The key point is that “Invert match” checked box with will mean anywhere but the specified input. In this case its anywhere but the defined “LAN_IOT_Net” which covers both my IP address spaces in LAN and IOT networks. This also means denying DNS queries to the main DNS server, just got to remember to set your server’s DNS to external servers such as those from Cloudflare (1.1.1.1) or Google (8.8.8.8) for example.

  • Next rule allows for ICMP traffic only going to the Mercury server which is useful for me when troubleshooting.

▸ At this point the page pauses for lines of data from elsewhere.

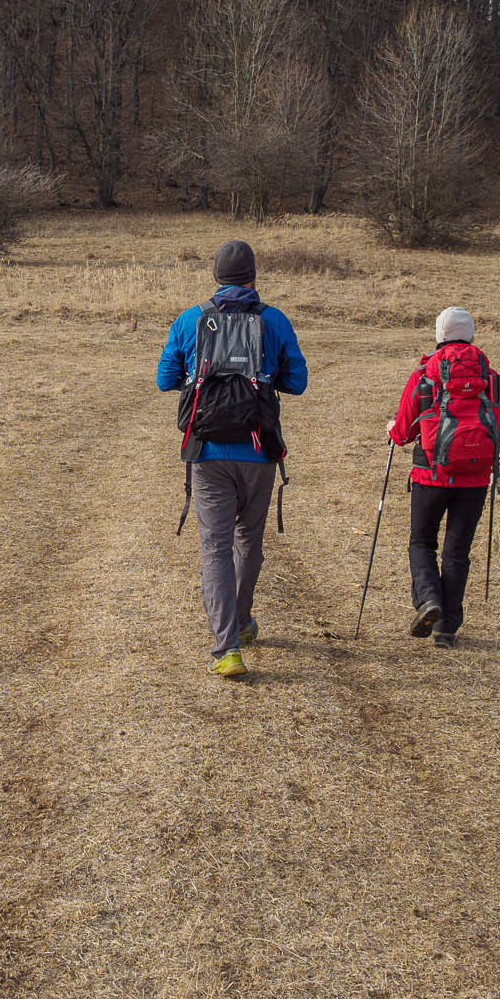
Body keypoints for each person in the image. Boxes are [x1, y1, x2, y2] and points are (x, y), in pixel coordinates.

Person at [158, 239, 308, 678]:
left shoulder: (191, 320)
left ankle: (226, 648)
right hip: (260, 451)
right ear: (253, 277)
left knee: (215, 549)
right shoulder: (274, 320)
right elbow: (296, 382)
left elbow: (165, 378)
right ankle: (241, 622)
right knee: (249, 541)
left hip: (206, 451)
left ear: (215, 277)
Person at [386, 307, 500, 648]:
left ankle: (429, 600)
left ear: (438, 335)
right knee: (457, 552)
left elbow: (402, 432)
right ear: (471, 334)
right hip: (475, 480)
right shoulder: (489, 377)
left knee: (421, 543)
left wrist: (392, 429)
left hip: (430, 475)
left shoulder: (425, 374)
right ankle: (446, 629)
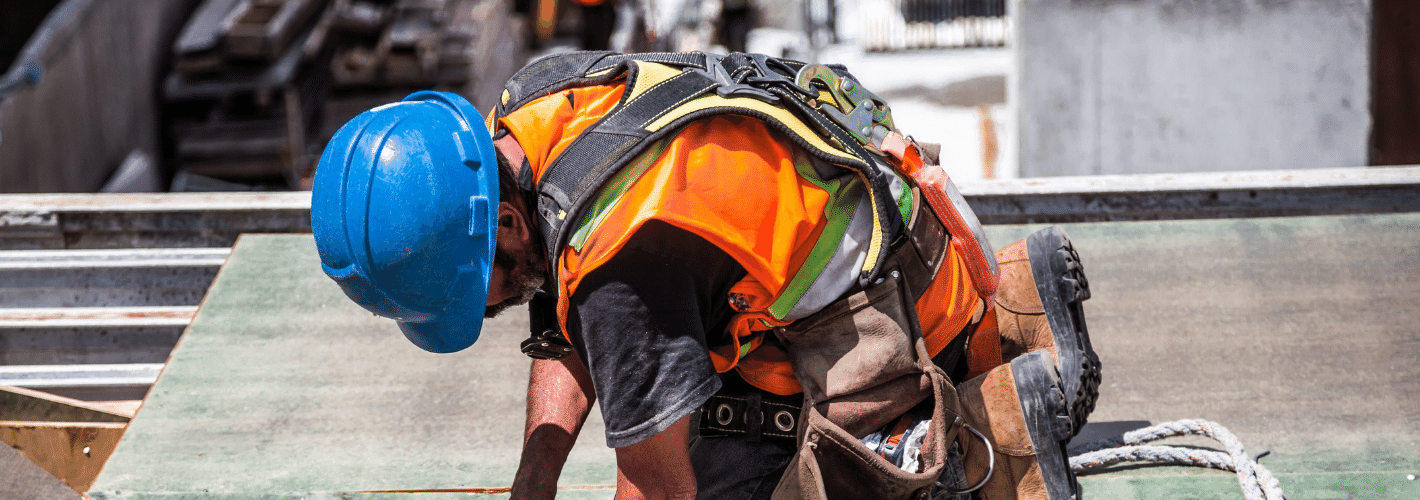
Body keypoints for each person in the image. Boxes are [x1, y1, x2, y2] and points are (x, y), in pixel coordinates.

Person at [310, 51, 1101, 500]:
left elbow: (660, 490)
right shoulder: (534, 109)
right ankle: (1016, 299)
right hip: (898, 224)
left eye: (467, 295)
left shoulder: (623, 260)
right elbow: (561, 311)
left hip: (896, 315)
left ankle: (982, 425)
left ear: (506, 224)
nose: (479, 315)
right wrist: (537, 474)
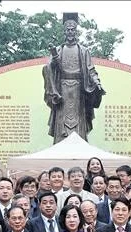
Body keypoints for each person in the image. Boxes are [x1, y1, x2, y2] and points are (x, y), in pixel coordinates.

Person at [43, 12, 104, 143]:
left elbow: (91, 70)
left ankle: (80, 143)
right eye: (68, 30)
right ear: (64, 32)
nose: (70, 32)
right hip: (62, 90)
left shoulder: (83, 50)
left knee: (78, 121)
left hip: (79, 91)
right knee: (62, 120)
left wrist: (97, 83)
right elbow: (48, 68)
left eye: (73, 30)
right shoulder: (59, 50)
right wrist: (53, 63)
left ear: (76, 32)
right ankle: (60, 144)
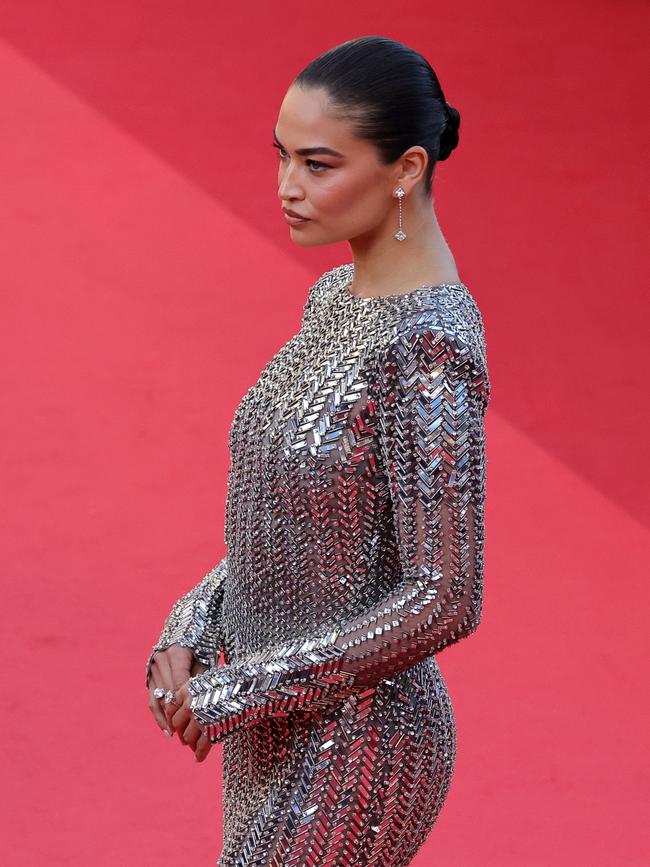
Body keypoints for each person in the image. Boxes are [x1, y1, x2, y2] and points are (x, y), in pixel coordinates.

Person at [145, 35, 491, 867]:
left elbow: (447, 594)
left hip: (362, 744)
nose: (286, 188)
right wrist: (193, 623)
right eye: (281, 156)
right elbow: (292, 520)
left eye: (318, 164)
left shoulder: (430, 349)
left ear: (406, 168)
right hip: (268, 728)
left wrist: (246, 685)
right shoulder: (335, 297)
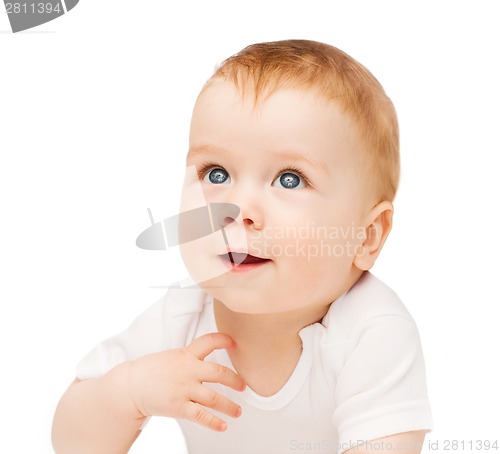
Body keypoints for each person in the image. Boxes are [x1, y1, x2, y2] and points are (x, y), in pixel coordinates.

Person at [52, 40, 433, 453]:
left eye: (289, 179)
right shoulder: (182, 316)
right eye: (216, 173)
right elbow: (72, 443)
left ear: (367, 235)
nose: (238, 209)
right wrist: (130, 391)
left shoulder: (371, 332)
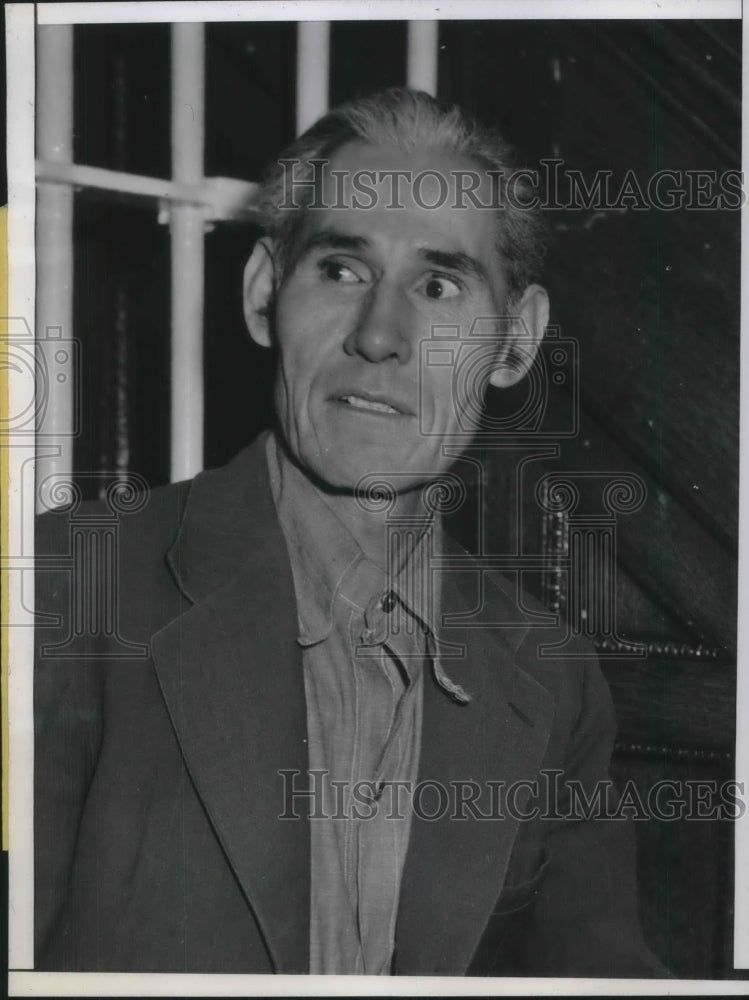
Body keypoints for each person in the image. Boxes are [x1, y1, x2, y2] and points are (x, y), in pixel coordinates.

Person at [34, 87, 666, 976]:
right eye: (340, 270)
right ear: (264, 293)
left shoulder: (549, 677)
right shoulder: (65, 588)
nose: (378, 335)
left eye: (438, 286)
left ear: (516, 342)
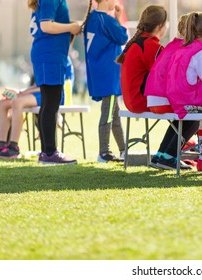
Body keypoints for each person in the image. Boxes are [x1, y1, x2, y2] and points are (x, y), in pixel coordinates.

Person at [155, 11, 202, 170]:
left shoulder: (183, 48)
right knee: (197, 119)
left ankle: (161, 154)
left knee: (182, 121)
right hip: (190, 100)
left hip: (177, 99)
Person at [28, 0, 81, 164]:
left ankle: (47, 152)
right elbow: (46, 25)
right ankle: (50, 152)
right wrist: (71, 27)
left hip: (50, 55)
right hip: (50, 56)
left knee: (48, 104)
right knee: (51, 104)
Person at [0, 58, 73, 159]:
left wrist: (21, 93)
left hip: (54, 95)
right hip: (38, 92)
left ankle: (13, 147)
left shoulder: (58, 57)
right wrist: (20, 92)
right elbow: (37, 85)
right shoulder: (42, 58)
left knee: (18, 101)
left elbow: (49, 87)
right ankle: (1, 144)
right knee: (2, 103)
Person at [83, 0, 127, 163]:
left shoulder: (92, 18)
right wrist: (118, 17)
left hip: (100, 72)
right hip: (108, 73)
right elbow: (122, 37)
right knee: (108, 114)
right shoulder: (105, 19)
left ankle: (124, 150)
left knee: (114, 114)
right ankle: (104, 151)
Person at [117, 5, 167, 114]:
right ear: (160, 26)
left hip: (131, 101)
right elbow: (165, 76)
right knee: (188, 109)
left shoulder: (136, 44)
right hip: (142, 102)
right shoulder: (151, 46)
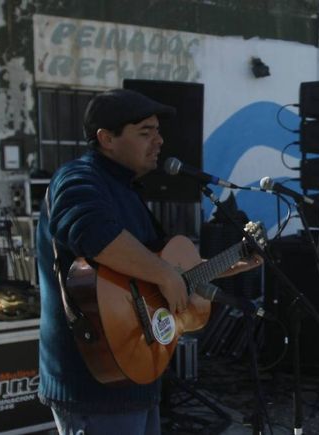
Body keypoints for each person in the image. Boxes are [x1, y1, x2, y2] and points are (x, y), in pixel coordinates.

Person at [36, 89, 261, 434]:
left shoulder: (126, 189)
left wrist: (233, 263)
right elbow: (89, 231)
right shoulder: (78, 177)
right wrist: (163, 274)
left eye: (157, 130)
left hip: (136, 373)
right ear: (106, 138)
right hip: (93, 381)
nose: (159, 140)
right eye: (145, 132)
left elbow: (162, 275)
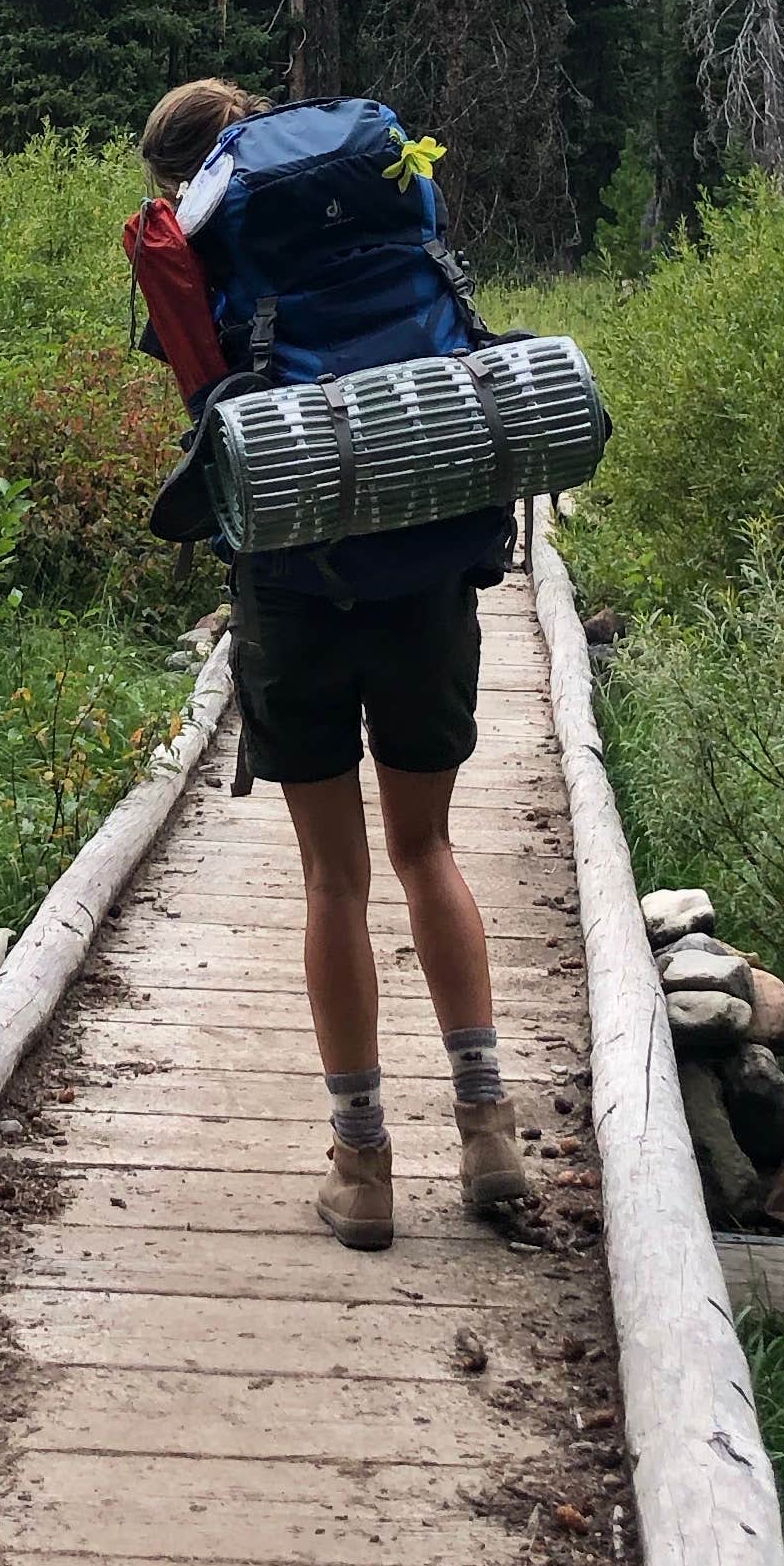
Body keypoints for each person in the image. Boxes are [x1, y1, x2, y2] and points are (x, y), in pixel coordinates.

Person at [134, 77, 527, 1251]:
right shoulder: (378, 172)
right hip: (425, 559)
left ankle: (363, 1168)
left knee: (334, 879)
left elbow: (198, 388)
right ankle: (489, 1130)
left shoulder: (198, 228)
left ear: (176, 171)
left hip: (295, 581)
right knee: (428, 849)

  • Next up is allowing SSH traffic only from the LAN network which is pretty important since most of my administrative interactions for the server takes place over port 22.
  • The next two rules is “just in case” rule in denying any undefined traffic from the DMZ from reaching either of the other two networks. pfSense reported there was some activity that was blocked as you can see in the rules screenshot where 6 KiB of data was logged as being blocked, likely when I was going through testing from the web server using nmap to hit specific ports on hosts in the other networks.
  • Next rule is allowing inbound traffic on either port 80 or 443 to be allowed for the web server.
  • Final rule is allowing any traffic on the the DMZ to anywhere but the LAN or IOT networks to be allowed. This was necessary since before the rule was established the server was not able to pull any updates.

With all that out of the way the DMZ network has been setup and ready for use. I’ll go through the general workflow I used in setting up the web server and securing it as well as migrating WordPress over to it in a later post.